## WRITTEN INSTRUCTION
Write out the stretch of the material from the line containing "scientific name: Bubulcus ibis" through the line containing "common name: Brook stickleback", word for word and including both of those lines.

## RECORD EXCERPTS

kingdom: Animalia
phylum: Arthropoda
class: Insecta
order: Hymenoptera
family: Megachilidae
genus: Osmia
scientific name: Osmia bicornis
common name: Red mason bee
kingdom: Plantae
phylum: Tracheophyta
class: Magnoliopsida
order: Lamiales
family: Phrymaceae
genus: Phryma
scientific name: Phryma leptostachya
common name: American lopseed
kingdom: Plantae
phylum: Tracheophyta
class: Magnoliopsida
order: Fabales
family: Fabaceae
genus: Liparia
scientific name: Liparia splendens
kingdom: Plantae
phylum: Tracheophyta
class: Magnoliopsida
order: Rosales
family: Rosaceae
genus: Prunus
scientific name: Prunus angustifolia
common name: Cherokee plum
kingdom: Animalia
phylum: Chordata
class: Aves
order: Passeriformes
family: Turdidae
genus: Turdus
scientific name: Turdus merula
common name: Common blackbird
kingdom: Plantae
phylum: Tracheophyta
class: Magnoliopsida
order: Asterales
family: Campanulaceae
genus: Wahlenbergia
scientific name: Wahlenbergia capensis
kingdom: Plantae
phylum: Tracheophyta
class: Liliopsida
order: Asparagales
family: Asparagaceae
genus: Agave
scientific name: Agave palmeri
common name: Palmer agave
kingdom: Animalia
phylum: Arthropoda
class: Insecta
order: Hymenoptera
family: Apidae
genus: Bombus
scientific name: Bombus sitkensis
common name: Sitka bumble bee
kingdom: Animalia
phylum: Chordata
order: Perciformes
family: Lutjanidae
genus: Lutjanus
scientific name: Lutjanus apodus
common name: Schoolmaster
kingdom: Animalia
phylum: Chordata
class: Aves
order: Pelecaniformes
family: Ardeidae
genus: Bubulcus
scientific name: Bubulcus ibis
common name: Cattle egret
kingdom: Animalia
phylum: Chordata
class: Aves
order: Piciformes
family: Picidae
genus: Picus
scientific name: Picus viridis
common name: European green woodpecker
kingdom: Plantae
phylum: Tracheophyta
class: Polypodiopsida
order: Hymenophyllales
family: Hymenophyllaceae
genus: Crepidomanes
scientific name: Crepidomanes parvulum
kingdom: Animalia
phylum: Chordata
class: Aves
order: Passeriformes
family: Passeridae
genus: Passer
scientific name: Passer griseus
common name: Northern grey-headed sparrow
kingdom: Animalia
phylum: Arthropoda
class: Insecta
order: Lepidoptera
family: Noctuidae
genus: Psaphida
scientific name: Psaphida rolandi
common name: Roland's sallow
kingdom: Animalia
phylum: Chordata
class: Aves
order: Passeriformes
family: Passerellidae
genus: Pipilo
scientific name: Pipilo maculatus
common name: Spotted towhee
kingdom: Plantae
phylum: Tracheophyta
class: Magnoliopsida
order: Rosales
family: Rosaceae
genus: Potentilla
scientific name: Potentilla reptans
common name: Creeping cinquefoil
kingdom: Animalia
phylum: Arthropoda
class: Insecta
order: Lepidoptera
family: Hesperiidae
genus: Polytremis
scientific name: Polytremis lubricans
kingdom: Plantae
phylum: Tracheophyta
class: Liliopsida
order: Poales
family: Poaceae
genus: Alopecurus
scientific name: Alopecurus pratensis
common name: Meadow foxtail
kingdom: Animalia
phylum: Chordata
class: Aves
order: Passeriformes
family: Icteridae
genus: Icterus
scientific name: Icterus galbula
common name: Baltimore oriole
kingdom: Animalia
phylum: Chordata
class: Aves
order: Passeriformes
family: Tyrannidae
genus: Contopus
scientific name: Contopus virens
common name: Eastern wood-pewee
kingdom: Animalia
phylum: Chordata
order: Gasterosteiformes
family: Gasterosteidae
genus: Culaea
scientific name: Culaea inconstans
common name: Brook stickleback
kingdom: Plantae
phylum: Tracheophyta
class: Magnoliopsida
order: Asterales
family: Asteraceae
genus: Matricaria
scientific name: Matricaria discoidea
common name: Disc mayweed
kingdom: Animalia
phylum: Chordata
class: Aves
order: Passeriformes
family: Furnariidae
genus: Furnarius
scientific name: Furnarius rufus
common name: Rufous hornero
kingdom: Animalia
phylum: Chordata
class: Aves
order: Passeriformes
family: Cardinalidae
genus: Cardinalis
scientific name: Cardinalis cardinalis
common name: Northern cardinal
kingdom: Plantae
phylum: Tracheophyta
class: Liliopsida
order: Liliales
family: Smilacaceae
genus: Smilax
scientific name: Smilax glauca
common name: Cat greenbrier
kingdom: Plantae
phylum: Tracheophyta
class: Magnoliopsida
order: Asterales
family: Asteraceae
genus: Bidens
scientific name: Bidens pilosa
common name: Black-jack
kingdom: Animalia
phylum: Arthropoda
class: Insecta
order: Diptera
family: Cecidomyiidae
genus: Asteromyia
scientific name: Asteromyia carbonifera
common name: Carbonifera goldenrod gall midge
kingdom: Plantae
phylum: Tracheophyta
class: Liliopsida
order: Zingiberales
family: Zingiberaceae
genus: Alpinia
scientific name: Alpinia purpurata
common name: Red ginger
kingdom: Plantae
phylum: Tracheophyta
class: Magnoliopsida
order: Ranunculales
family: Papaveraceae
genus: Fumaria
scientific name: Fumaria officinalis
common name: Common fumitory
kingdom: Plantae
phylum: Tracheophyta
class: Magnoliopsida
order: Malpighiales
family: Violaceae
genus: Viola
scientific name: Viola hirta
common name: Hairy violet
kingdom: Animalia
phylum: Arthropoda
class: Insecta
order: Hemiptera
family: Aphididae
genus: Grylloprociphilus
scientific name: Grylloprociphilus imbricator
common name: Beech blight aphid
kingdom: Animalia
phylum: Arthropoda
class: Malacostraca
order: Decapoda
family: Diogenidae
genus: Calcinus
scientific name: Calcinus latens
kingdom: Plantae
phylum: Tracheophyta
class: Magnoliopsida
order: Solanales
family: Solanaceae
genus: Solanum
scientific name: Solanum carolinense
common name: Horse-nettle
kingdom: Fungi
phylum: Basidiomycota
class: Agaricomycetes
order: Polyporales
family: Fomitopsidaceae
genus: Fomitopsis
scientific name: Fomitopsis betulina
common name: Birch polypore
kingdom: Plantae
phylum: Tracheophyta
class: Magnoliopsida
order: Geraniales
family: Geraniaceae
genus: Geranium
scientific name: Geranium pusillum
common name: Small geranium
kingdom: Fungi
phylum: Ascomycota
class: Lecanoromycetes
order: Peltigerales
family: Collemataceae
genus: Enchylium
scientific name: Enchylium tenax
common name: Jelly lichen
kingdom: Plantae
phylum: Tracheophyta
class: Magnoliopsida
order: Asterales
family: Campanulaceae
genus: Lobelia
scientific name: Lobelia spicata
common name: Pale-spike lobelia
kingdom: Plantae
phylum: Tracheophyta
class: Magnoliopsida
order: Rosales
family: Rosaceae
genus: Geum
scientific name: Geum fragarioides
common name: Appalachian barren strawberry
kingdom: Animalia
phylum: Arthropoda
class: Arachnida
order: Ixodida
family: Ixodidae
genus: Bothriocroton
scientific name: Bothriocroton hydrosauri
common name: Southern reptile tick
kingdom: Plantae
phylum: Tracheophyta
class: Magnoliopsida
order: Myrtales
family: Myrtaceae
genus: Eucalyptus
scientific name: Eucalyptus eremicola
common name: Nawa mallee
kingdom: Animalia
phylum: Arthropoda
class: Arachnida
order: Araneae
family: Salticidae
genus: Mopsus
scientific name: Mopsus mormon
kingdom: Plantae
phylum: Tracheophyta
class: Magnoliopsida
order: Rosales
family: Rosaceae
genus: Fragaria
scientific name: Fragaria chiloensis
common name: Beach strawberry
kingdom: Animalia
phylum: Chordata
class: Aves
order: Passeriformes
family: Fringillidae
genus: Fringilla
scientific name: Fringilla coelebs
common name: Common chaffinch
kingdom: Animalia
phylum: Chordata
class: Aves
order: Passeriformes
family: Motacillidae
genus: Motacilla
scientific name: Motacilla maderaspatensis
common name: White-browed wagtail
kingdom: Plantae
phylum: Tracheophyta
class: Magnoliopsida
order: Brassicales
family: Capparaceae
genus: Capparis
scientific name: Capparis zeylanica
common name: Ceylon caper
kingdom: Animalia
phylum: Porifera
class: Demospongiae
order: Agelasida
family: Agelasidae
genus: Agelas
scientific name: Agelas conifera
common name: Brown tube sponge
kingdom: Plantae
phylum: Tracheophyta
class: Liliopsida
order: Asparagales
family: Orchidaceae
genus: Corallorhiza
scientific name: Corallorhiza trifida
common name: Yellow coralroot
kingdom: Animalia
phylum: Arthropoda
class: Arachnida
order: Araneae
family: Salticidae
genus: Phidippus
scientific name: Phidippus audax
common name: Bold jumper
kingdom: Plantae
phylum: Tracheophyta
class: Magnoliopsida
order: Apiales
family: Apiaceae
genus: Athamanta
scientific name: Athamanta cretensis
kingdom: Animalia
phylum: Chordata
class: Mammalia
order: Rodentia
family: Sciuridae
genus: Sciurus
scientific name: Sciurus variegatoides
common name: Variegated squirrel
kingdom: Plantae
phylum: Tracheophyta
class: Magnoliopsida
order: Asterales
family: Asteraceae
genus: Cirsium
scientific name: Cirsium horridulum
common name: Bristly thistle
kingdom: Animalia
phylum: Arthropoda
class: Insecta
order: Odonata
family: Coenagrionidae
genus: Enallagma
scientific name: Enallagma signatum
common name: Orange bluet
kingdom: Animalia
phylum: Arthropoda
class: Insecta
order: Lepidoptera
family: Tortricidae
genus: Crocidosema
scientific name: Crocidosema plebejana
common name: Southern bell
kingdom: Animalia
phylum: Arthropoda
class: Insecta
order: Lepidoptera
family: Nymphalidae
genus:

## RESULT FOR THIS TASK
scientific name: Bubulcus ibis
common name: Cattle egret
kingdom: Animalia
phylum: Chordata
class: Aves
order: Piciformes
family: Picidae
genus: Picus
scientific name: Picus viridis
common name: European green woodpecker
kingdom: Plantae
phylum: Tracheophyta
class: Polypodiopsida
order: Hymenophyllales
family: Hymenophyllaceae
genus: Crepidomanes
scientific name: Crepidomanes parvulum
kingdom: Animalia
phylum: Chordata
class: Aves
order: Passeriformes
family: Passeridae
genus: Passer
scientific name: Passer griseus
common name: Northern grey-headed sparrow
kingdom: Animalia
phylum: Arthropoda
class: Insecta
order: Lepidoptera
family: Noctuidae
genus: Psaphida
scientific name: Psaphida rolandi
common name: Roland's sallow
kingdom: Animalia
phylum: Chordata
class: Aves
order: Passeriformes
family: Passerellidae
genus: Pipilo
scientific name: Pipilo maculatus
common name: Spotted towhee
kingdom: Plantae
phylum: Tracheophyta
class: Magnoliopsida
order: Rosales
family: Rosaceae
genus: Potentilla
scientific name: Potentilla reptans
common name: Creeping cinquefoil
kingdom: Animalia
phylum: Arthropoda
class: Insecta
order: Lepidoptera
family: Hesperiidae
genus: Polytremis
scientific name: Polytremis lubricans
kingdom: Plantae
phylum: Tracheophyta
class: Liliopsida
order: Poales
family: Poaceae
genus: Alopecurus
scientific name: Alopecurus pratensis
common name: Meadow foxtail
kingdom: Animalia
phylum: Chordata
class: Aves
order: Passeriformes
family: Icteridae
genus: Icterus
scientific name: Icterus galbula
common name: Baltimore oriole
kingdom: Animalia
phylum: Chordata
class: Aves
order: Passeriformes
family: Tyrannidae
genus: Contopus
scientific name: Contopus virens
common name: Eastern wood-pewee
kingdom: Animalia
phylum: Chordata
order: Gasterosteiformes
family: Gasterosteidae
genus: Culaea
scientific name: Culaea inconstans
common name: Brook stickleback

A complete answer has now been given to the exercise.